A lyrical collection evokes ancient and modern Greece through mythic retellings, ritual scenes, and landscape vignettes. Poems range from dramatic addresses to figures of legend to intimate portraits of contemporary Easter processions, seafaring rites, funerary stelæ, and rural labor, using vivid sensory detail of temples, hills, and the sea. Themes of memory, reverence, loss, and cultural continuity recur as the poet moves between narrative lyric, ekphrastic responses to antiquities, and pastoral sketches. The result is a varied formal palette that intertwines classical allusion with observations of everyday life and seasonal celebration.

THE VALE OF TEMPÉ

The river that winds through the Vale of Tempé is white,
Smokily white, like water opaque with a charm,
Olympus knows why. He towers there, frostily bright,
And Ossa forth stretches a slaty, precipice arm,—
Deepening silvery pools into green-clouded light,—
So that Tempé is hidden and secret and free from alarm.

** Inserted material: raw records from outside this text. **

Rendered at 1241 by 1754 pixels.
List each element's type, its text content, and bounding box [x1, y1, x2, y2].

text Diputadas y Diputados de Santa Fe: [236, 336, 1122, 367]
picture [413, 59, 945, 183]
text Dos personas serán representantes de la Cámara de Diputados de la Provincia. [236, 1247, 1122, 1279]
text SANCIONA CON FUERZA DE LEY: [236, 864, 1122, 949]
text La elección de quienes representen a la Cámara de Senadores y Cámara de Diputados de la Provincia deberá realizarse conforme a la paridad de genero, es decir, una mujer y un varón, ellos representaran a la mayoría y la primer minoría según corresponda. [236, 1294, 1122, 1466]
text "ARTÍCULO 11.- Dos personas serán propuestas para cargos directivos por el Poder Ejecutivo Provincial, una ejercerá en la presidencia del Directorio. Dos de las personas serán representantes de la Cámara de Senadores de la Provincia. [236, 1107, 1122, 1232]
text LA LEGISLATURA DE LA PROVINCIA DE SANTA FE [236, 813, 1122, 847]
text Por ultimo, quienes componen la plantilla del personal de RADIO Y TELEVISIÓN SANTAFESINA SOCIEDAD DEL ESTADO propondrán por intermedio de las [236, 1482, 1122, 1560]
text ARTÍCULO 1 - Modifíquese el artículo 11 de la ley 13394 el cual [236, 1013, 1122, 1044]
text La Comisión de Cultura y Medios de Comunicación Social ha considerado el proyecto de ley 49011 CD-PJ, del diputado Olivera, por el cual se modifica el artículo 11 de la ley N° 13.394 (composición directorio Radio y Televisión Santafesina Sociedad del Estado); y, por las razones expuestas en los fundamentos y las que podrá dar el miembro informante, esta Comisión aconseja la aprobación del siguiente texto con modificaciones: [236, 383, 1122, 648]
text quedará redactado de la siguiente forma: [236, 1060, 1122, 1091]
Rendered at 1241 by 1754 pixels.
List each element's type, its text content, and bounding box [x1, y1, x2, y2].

But the green Vale of Tempé leads forth to the stir of the Sea
Where the battleships growl and where Salonica is held
Fast in the grip of the Powers, who fight for the key
Unlocking the Border-doors; if Tempé were shelled,
Then the white Peneios, veiled as for bridal, would be
Scarlet with blood of soldiers, like forests felled.
Pindar, Spenser, Shelley, Byron,—ye bards—
Lyric-tongued all! What if the fair Tempé glade,
Where delicate flowers gleam on the virginal swards
And the cuckoo pipes to the shy-footed dryad-maid
And the trees hide Daphne,—What if the horror-mad hordes
Trample this Pastoral, where old Mythology stayed?
They answer not and the soft Peneios is veiled,
’Mid the joy of the fauns and flowers and river-born shade.
But an old Belief in the smoky-white water is trailed—
Who knows but Apollo, fierce for his pagan glade—
Will hasten, haughtily, in shining sun-armor mailed,
And carry it off to the Greek gods’ ambuscade?